Il FONDO SCUOLA ESPERO opera in regime di contribuzione definita: ciò significa che l’importo della pensione complementare è determinato dai contributi versati dal dipendente e dai rendimenti della gestione, che possono mutare nel tempo.

Come è stato istituito.

FONDO SCUOLA ESPERO è istituito sulla base delle seguenti fonti istitutive:

a) dall’Accordo quadro nazionale stipulato dall’ARAN e dalle Confederazioni sindacali in data 29 luglio 1999, pubblicato sulla G.U. 27-8-1999, n.201;

b) dal CCNL 26-5-1999 del comparto scuola 1998-2001pubblicato nel S.O. n.133 del 9-6-1999;

c) nonché dall’Accordo istitutivo stipulato dall’Agenzia per la Rappresentanza Negoziale delle Pubbliche Amministrazioni (ARAN), di seguito menzionata come “Agenzia”, con Cgil, Cisl,Uil, Confsal, Cida e Cgil Scuola, Cisl scuola, Uil Scuola, Confsal-Snals, Cida-Anp e Gilda-Unams, in data 14 marzo 2001;

Chi può aderire?

Possono aderire al Fondo i dipendenti statali della scuola (compresi i dipendenti dell’AFAM), cui si applica il Contratto Collettivo Nazionale del comparto scuola, con le seguenti caratteristiche:

  • Contratto di lavoro a tempo indeterminato, anche se in regime di part time;
  • contratto di lavoro a tempo determinato di durata minima di 3 mesi continuativi; il dipendente pubblico assunto con contratto a tempo determinato potrà iscriversi a condizione che la sottoscrizione avvenga almeno tre mesi prima della scadenza del contratto;

Possono aderire anche i dipendenti delle scuole private, parificate e legalmente riconosciute e i dipendenti degli enti di formazione professionale, a condizione che venga sottoscritta una apposita fonte istitutiva che li riguardi.

I dipendenti scolastici possono aderirvi direttamente dall’area self-service di NoiPa, compilando i modelli dedicati.

Come contribuire.

I Fondi pensione negoziali prevedono il versamento di contributi da parte del lavoratore e da parte del datore di lavoro, in questo caso l’Amministrazione scolastica.

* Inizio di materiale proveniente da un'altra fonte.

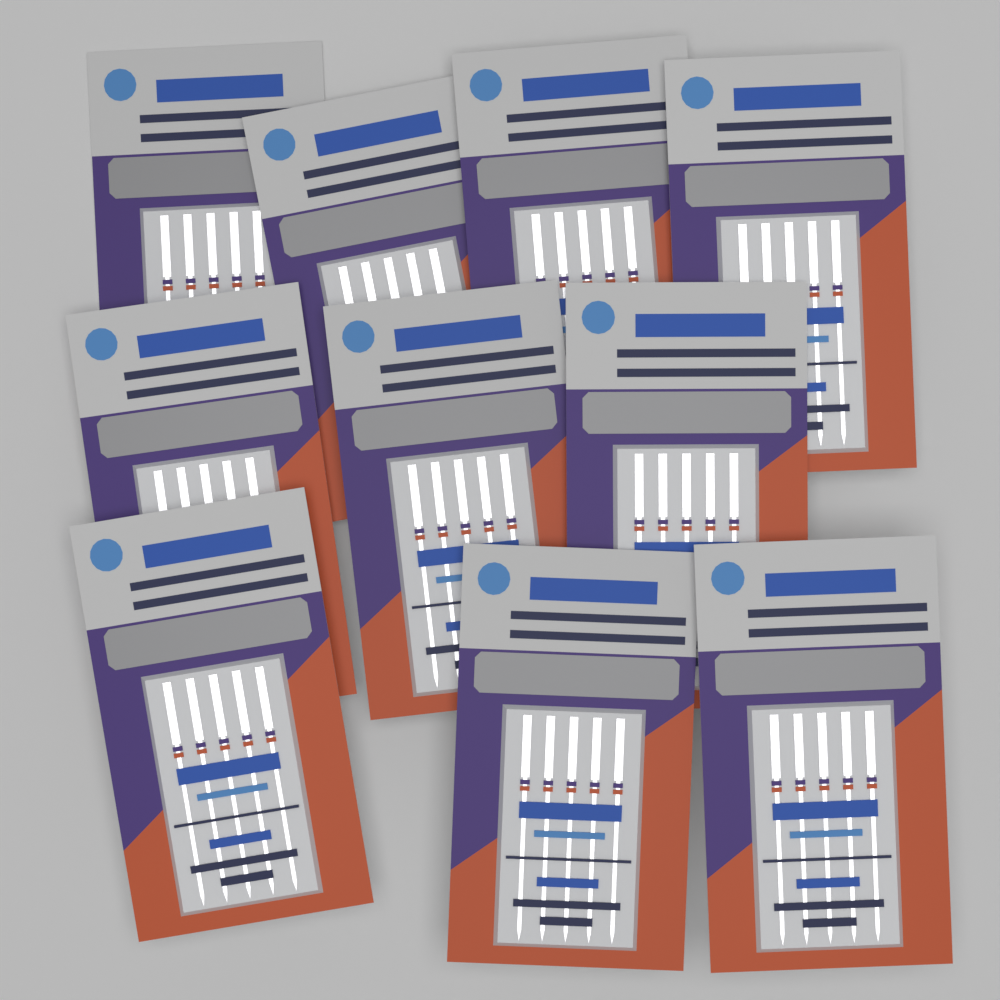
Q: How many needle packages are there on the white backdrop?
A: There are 10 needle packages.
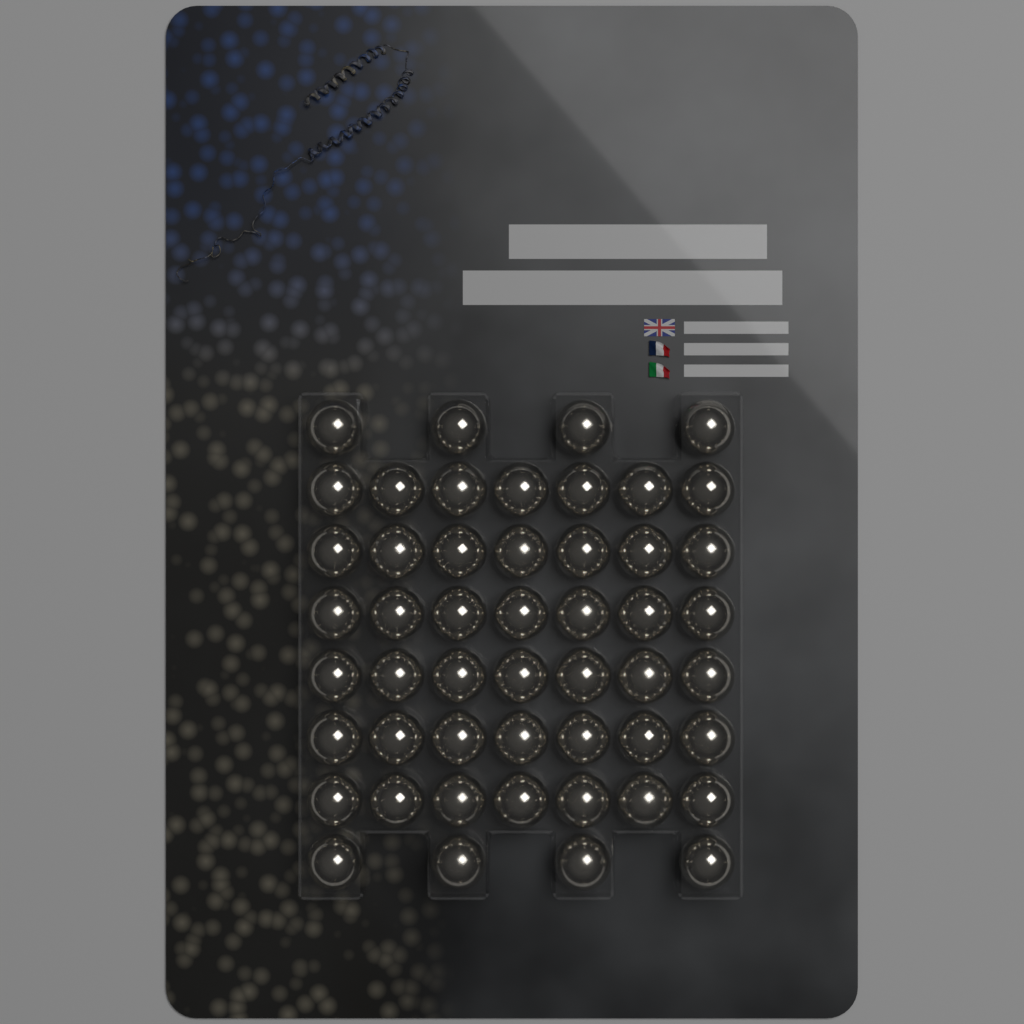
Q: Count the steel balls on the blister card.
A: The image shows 50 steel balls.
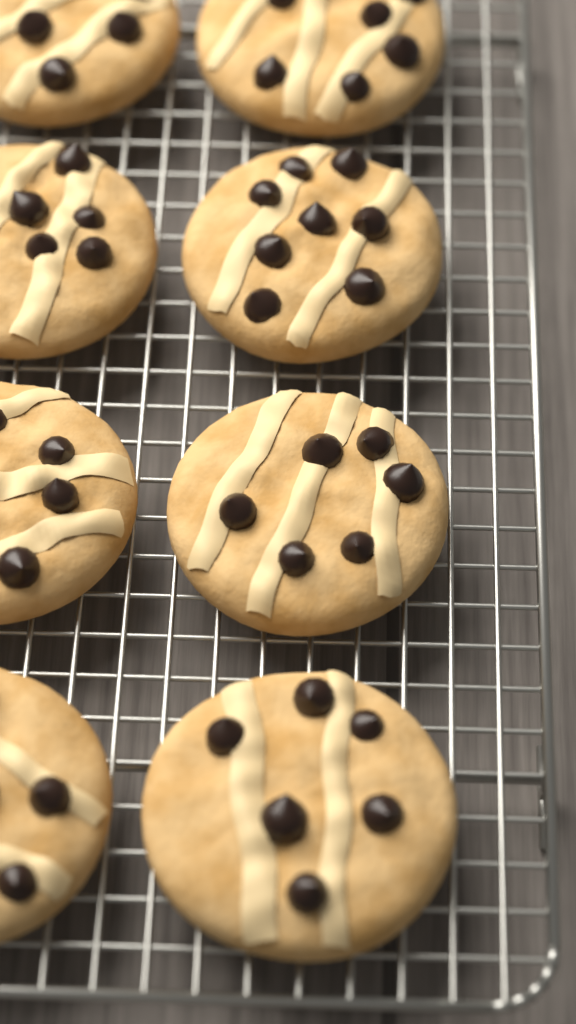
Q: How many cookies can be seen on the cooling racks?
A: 8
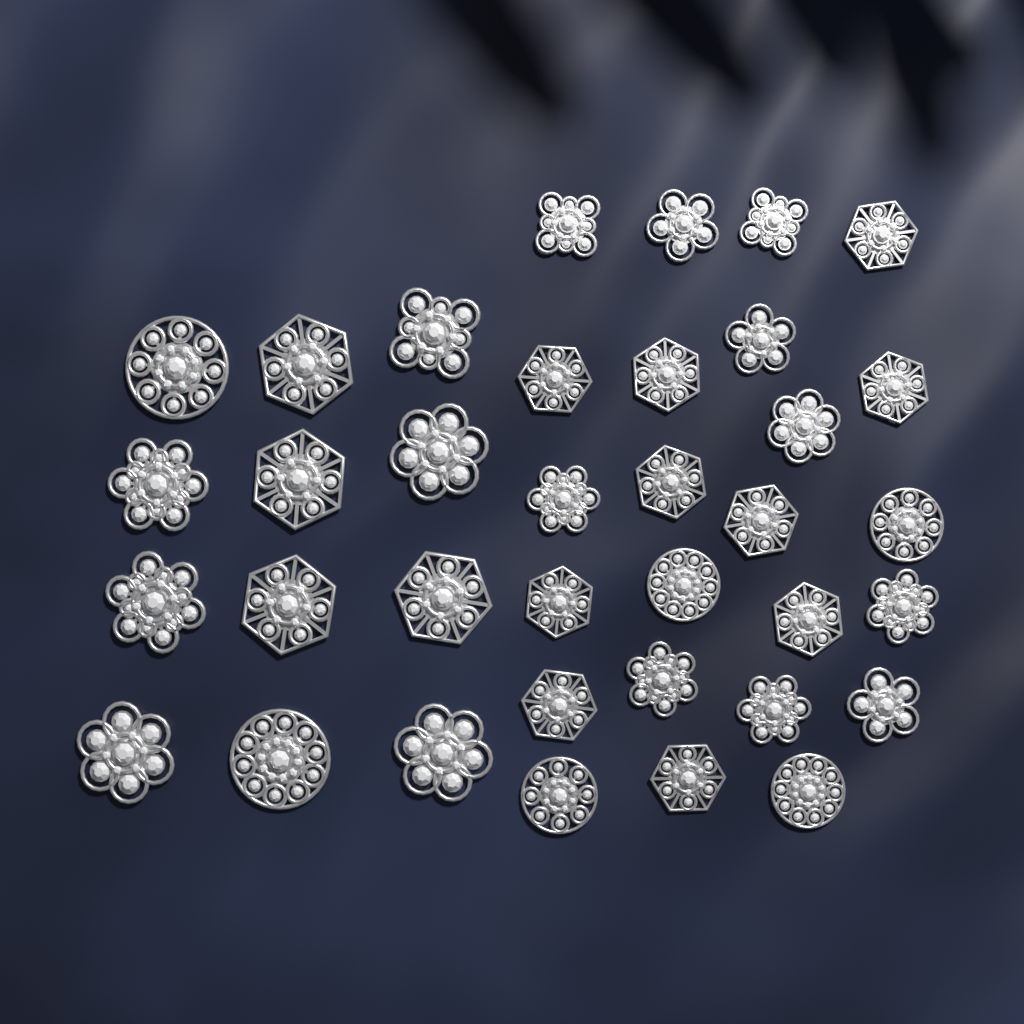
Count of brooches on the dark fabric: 36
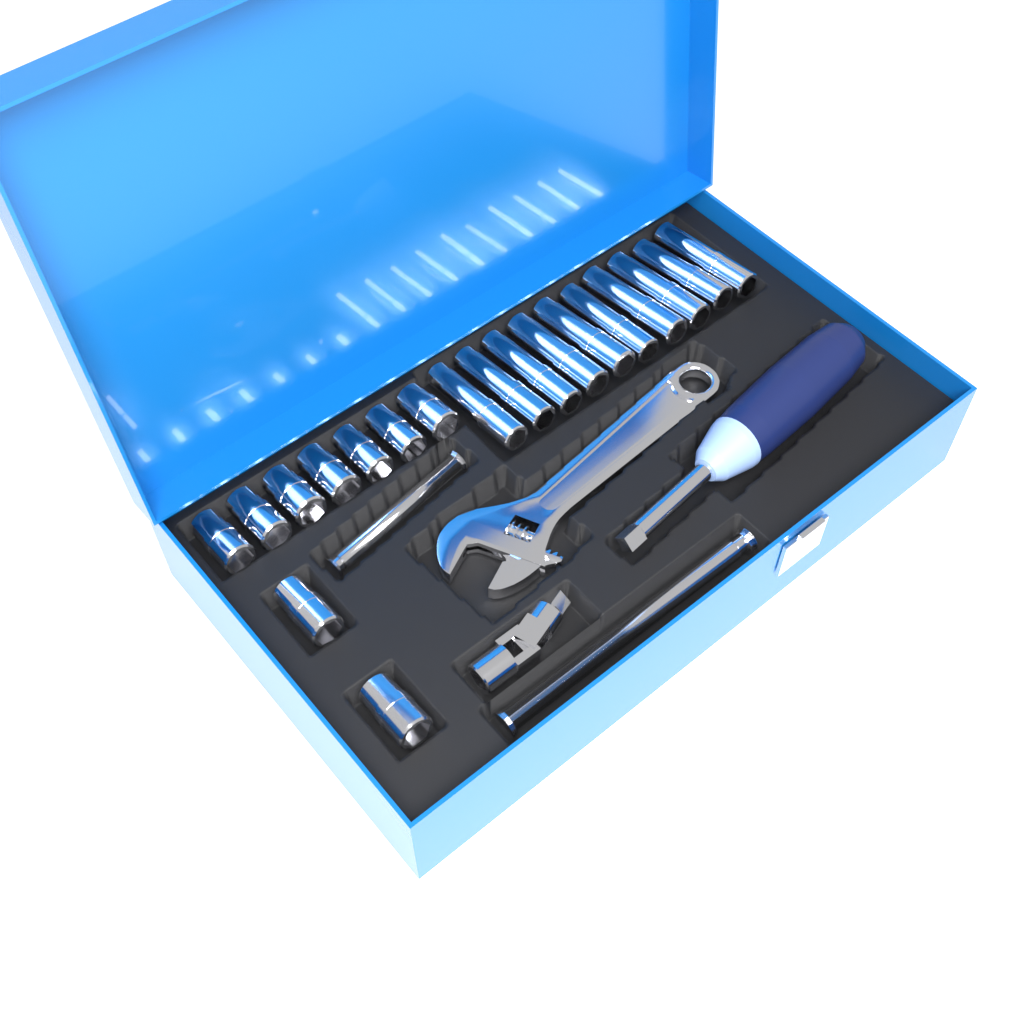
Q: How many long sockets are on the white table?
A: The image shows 10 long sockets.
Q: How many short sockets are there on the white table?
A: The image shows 9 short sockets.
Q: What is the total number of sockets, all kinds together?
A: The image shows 19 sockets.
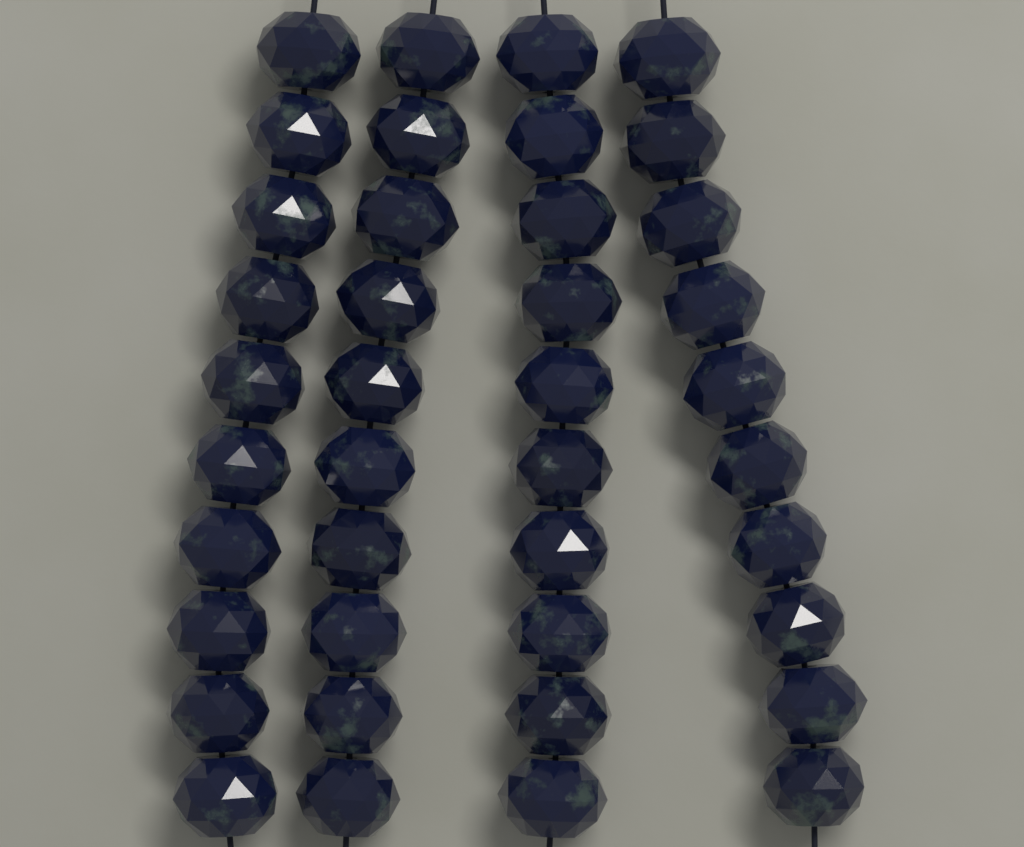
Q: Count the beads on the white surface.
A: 40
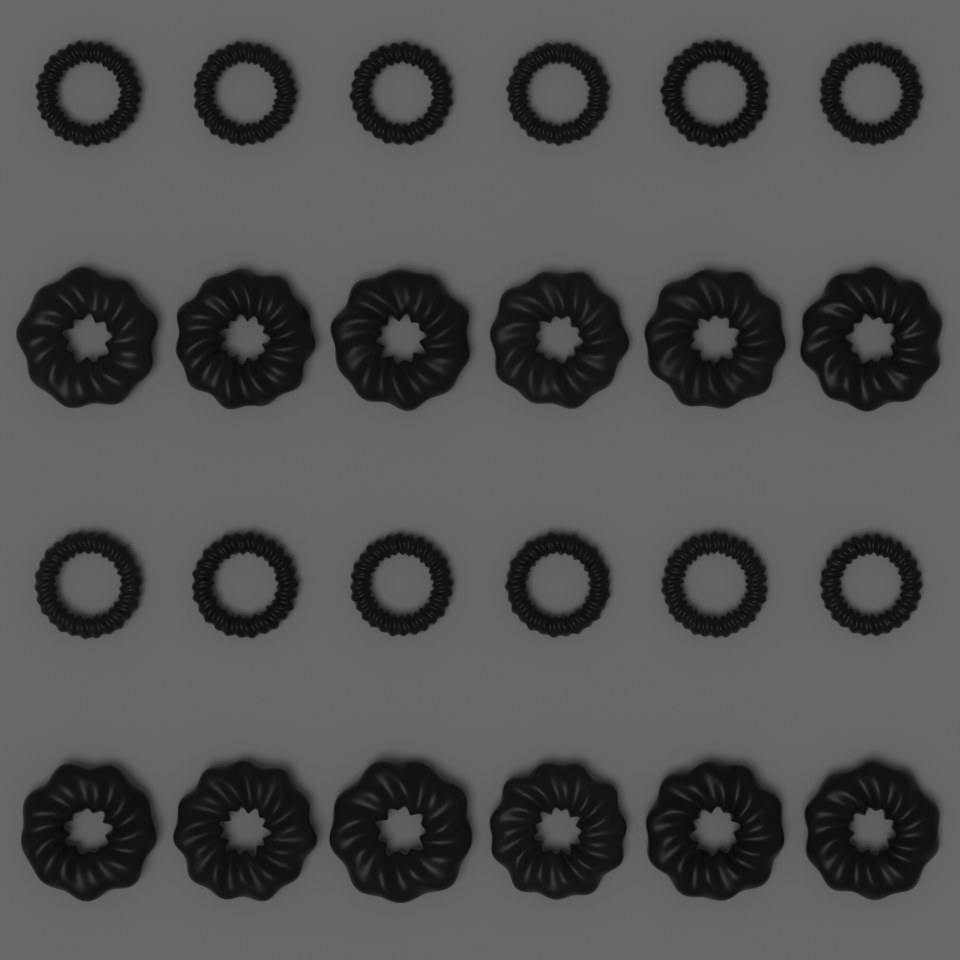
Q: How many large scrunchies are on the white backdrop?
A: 12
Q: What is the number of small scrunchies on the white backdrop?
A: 12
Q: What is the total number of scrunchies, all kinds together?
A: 24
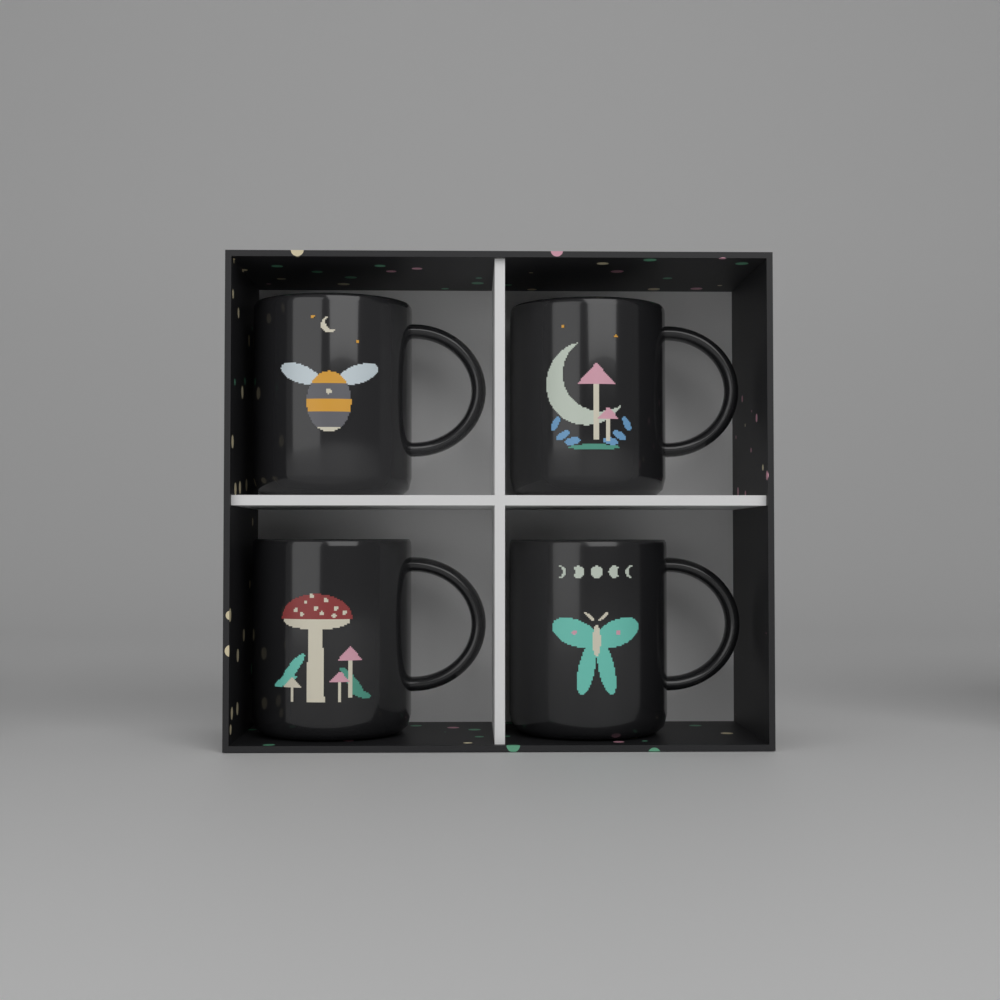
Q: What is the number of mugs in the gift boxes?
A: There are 4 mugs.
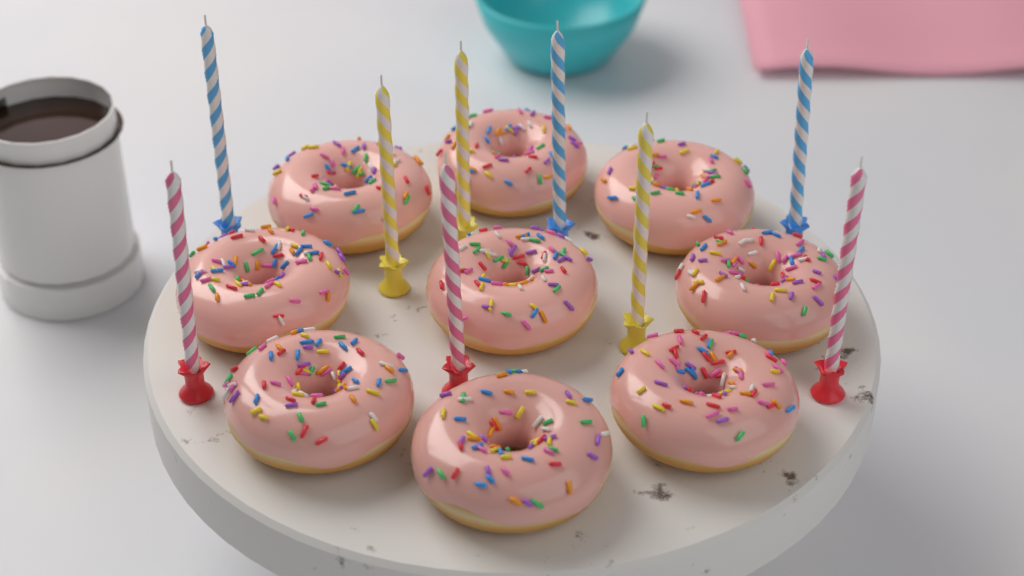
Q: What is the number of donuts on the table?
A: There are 9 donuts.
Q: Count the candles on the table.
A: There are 9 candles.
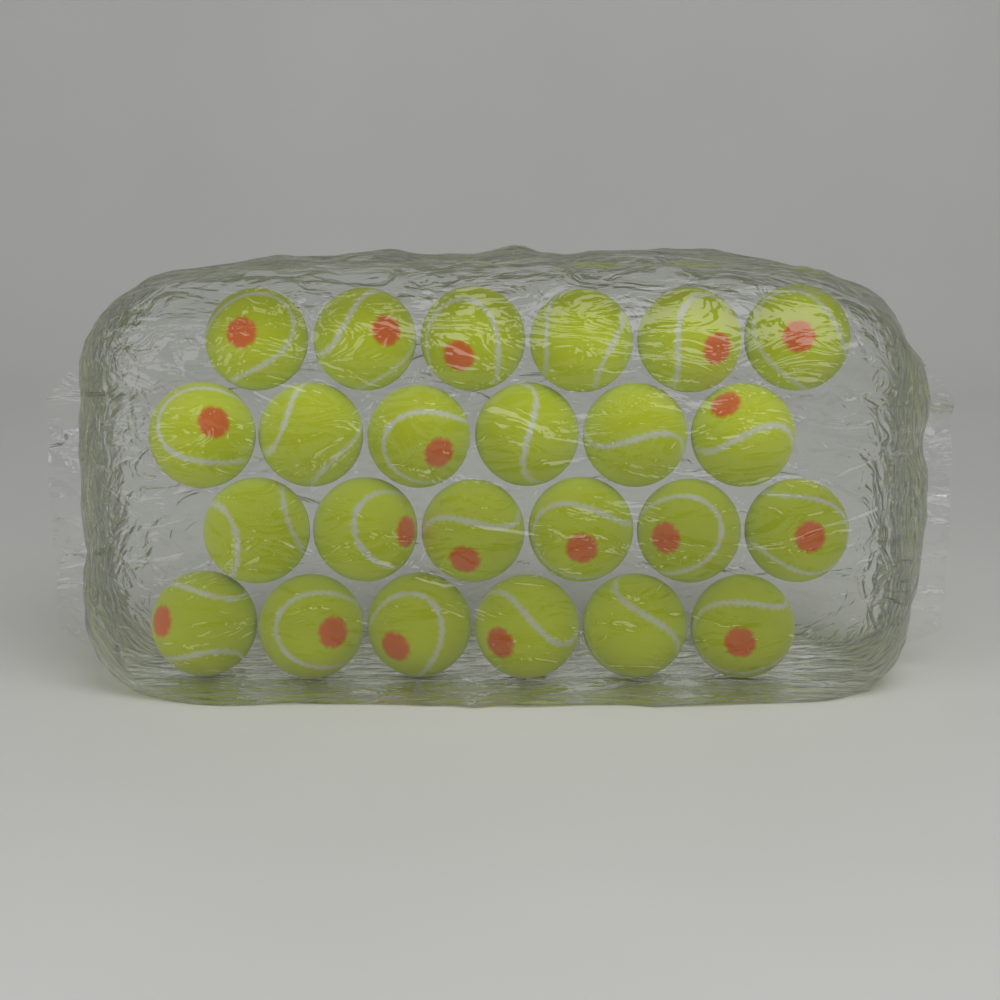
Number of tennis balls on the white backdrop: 24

Provvederà quindi l’Amministrazione che paga lo stipendio, vale a dire il sostituto di imposta che, a seconda del tipo di contratto del dipendente, è il Ministero dell’economia o la singola istituzione scolastica.

I contributi sono operati mensilmente.

Viene, inoltre, destinata al Fondo una quota (o, secondo i casi, tutto) del trattamento di fine rapporto (TFR).

L’insieme dei contributi, delle quote di TFR versati e dei rendimenti finanziari ottenuti con l’investimento, costituiranno il quantum con il quale sarà determinata la prestazione della pensione complementare.

La contribuzione ha inizio a partire dal terzo mese successivo all’adesione, mentre può essere sospesa, a richiesta del lavoratore, in qualsiasi momento con effetto dal mese successivo: in questo caso anche il contributo erogato dall’Amministrazione viene sospeso.

Con la stessa procedura è possibile riattivare, in qualsiasi momento, la contribuzione.

Come opera il fondo.

Il Fondo pensione affida la gestione dei contributi raccolti ad operatori specializzati (banche, Società di Intermediazione Mobiliare (SIM), compagnie di assicurazione, ecc.) perché li investano sui mercati finanziari, secondo alcune indicazioni generali ricevute dal Fondo stesso.

L’affidamento di quest’incarico di gestione finanziaria avviene attraverso apposite gare e convenzioni, controllate dalla Commissione di Vigilanza sui fondi pensione (COVIP).